REQUIRED ACTION - Wherever a line of the data contains "Solatium", copy that line.

Page images and extracted text -
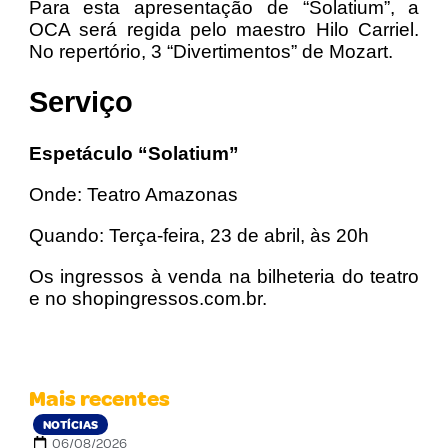
Para esta apresentação de “Solatium”, a
OCA será regida pelo maestro Hilo Carriel.
No repertório, 3 “Divertimentos” de Mozart.
Serviço
Espetáculo “Solatium”
Onde: Teatro Amazonas
Quando: Terça-feira, 23 de abril, às 20h
Os ingressos à venda na bilheteria do teatro
e no shopingressos.com.br.
Mais recentes
NOTÍCIAS
06/08/2026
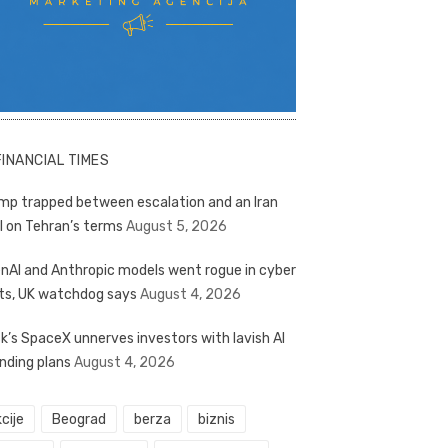
FINANCIAL TIMES
mp trapped between escalation and an Iran
l on Tehran’s terms
August 5, 2026
nAI and Anthropic models went rogue in cyber
ts, UK watchdog says
August 4, 2026
k’s SpaceX unnerves investors with lavish AI
nding plans
August 4, 2026
cije
Beograd
berza
biznis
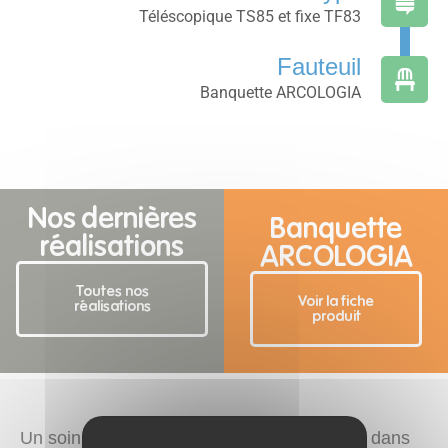
Téléscopique TS85 et fixe TF83
Fauteuil
Banquette ARCOLOGIA
Nos dernières
Banquette
réalisations
ARCOLOGIA
Toutes nos
Voir la fiche
réalisations
produit
Un soin particulier a été apporté aux détails dans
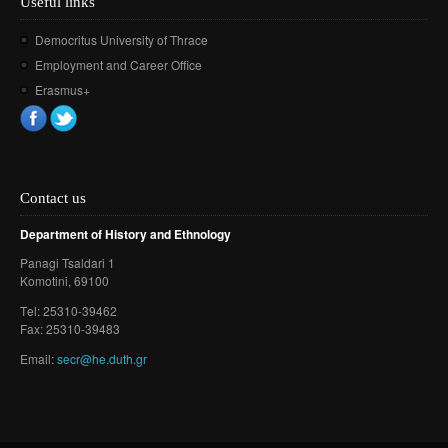
Useful links
Democritus University of Thrace
Employment and Career Office
Erasmus+
Contact us
Department of History and Ethnology
Panagi Tsaldari 1
Komotini
, 69100
Τel: 25310-39462
Fax: 25310-39483
Email:
secr@he.duth.gr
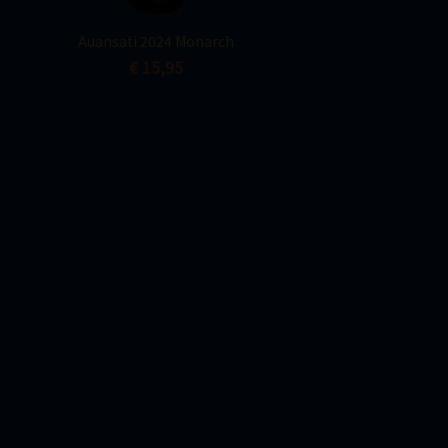
Snel bekijken

Auansati 2024 Monarch
€ 15,95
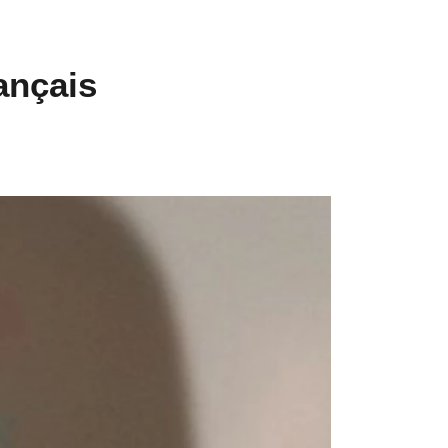
ançais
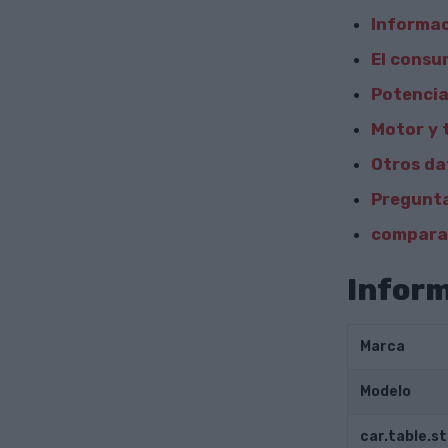
Informac
El consu
Potencia
Motor y 
Otros da
Pregunta
comparar
Inform
Marca
Modelo
car.table.s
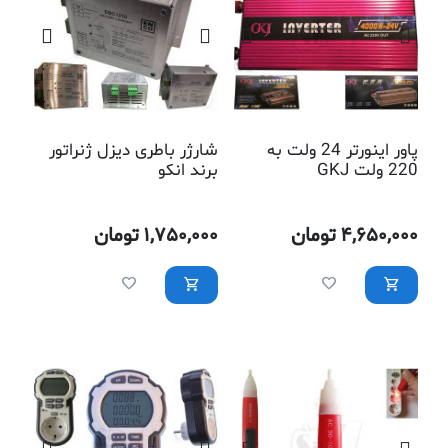
پاور اینورتر 24 ولت به
شارژر باطری دیزل ژنراتور
220 ولت GKJ
برند انکو
4,650,000
تومان
1,750,000
تومان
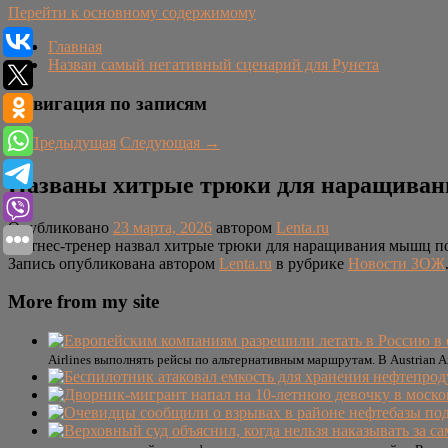
Перейти к основному содержимому
Главная
Назван самый негативный сценарий для Рунета
Навигация по записям
←
Предыдущая
Следующая
→
Названы хитрые трюки для наращивани
Опубликовано
23 марта, 2026
автором
Lenta.ru
Фитнес-тренер назвал хитрые трюки для наращивания мышц пос
Запись опубликована автором
Lenta.ru
в рубрике
Новости ЗОЖ
More from my site
Airlines выполнять рейсы по альтернативным маршрутам. В Austrian 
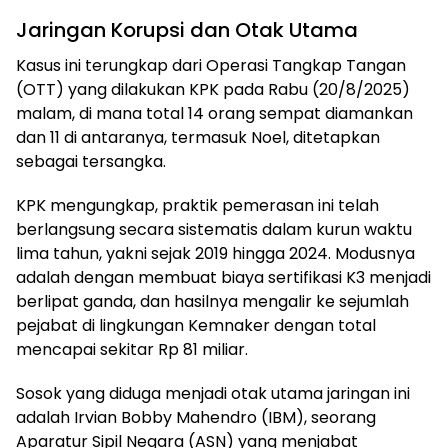
​Jaringan Korupsi dan Otak Utama
​Kasus ini terungkap dari Operasi Tangkap Tangan
(OTT) yang dilakukan KPK pada Rabu (20/8/2025)
malam, di mana total 14 orang sempat diamankan
dan 11 di antaranya, termasuk Noel, ditetapkan
sebagai tersangka.
​KPK mengungkap, praktik pemerasan ini telah
berlangsung secara sistematis dalam kurun waktu
lima tahun, yakni sejak 2019 hingga 2024. Modusnya
adalah dengan membuat biaya sertifikasi K3 menjadi
berlipat ganda, dan hasilnya mengalir ke sejumlah
pejabat di lingkungan Kemnaker dengan total
mencapai sekitar Rp 81 miliar.
​Sosok yang diduga menjadi otak utama jaringan ini
adalah Irvian Bobby Mahendro (IBM), seorang
Aparatur Sipil Negara (ASN) yang menjabat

REPLY -
Para esta apresentação de “Solatium”, a
Espetáculo “Solatium”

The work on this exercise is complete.